*** DOCUMENT PASSAGE Section Begins ***
It’s an IPO showdown.
With office-sharing giant WeWork, teeth-straightening company SmileDirectClub and at-home fitness player Peloton all expected to go public in the coming weeks, some are looking to other 2019 initial public offerings for guidance.
Those include the outsized success of fake-meat maker Beyond Meat, but also the not-so-hot stocks of ride-hailing companies Uber and Lyft, which closed at all-time lows on Tuesday following months of weakening performance.
But Uber and Lyft’s weak performance could make the upcoming offerings much more attractive for individual investors, says Kathleen Smith, chairman and co-founder of Renaissance Capital and the brain behind her firm’s outperforming IPO ETF.
“I think Uber and Lyft’s poor trading is going to be a big advantage to the buy side, investors,” Smith said Wednesday on CNBC’s “ETF Edge.” “All of these companies are going to have to please a pretty nervous set of investors who already got burned in some of these large money-losing IPOs.”
Uber, for one, lost the most money in the 12 months leading up to its IPO than any other IPO ever, Smith said. The second-biggest money loser in IPO history? WeWork, followed by Lyft, she said.
*** DOCUMENT PASSAGE Section Ends ***
*** DATA SHOWN Section Begins ***
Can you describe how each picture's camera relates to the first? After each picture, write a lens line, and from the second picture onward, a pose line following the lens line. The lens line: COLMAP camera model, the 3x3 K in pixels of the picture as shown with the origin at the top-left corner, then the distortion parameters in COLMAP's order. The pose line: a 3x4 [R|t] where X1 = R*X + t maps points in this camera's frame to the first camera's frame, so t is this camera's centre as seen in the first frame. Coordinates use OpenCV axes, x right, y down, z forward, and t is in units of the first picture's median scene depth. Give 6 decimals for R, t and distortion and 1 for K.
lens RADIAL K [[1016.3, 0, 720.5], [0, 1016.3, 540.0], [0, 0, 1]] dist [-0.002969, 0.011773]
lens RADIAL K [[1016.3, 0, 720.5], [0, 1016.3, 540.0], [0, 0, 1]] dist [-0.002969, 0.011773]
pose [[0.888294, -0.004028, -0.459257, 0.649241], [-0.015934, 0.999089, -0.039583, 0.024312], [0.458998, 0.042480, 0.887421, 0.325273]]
*** DATA SHOWN Section Ends ***
*** DATA SHOWN Section Begins ***
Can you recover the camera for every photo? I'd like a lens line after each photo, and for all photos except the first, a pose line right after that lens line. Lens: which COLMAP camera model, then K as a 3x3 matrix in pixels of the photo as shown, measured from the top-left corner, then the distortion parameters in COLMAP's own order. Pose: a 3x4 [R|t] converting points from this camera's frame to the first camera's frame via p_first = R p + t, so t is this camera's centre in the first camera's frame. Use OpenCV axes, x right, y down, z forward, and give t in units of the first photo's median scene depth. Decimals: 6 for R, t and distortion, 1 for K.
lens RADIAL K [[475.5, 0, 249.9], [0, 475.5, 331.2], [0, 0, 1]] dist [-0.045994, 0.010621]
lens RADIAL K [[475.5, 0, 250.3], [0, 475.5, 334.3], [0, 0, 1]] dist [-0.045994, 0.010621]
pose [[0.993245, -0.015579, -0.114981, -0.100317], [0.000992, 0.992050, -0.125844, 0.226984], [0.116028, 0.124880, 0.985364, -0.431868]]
*** DATA SHOWN Section Ends ***
EXERCISE AIM :: From the article on IPOs, list every company it says is expected to go public in the coming weeks, with the kind of business it gives for each.

ANSWER AREA ::
- WeWork: office-sharing
- SmileDirectClub: teeth-straightening
- Peloton: at-home fitness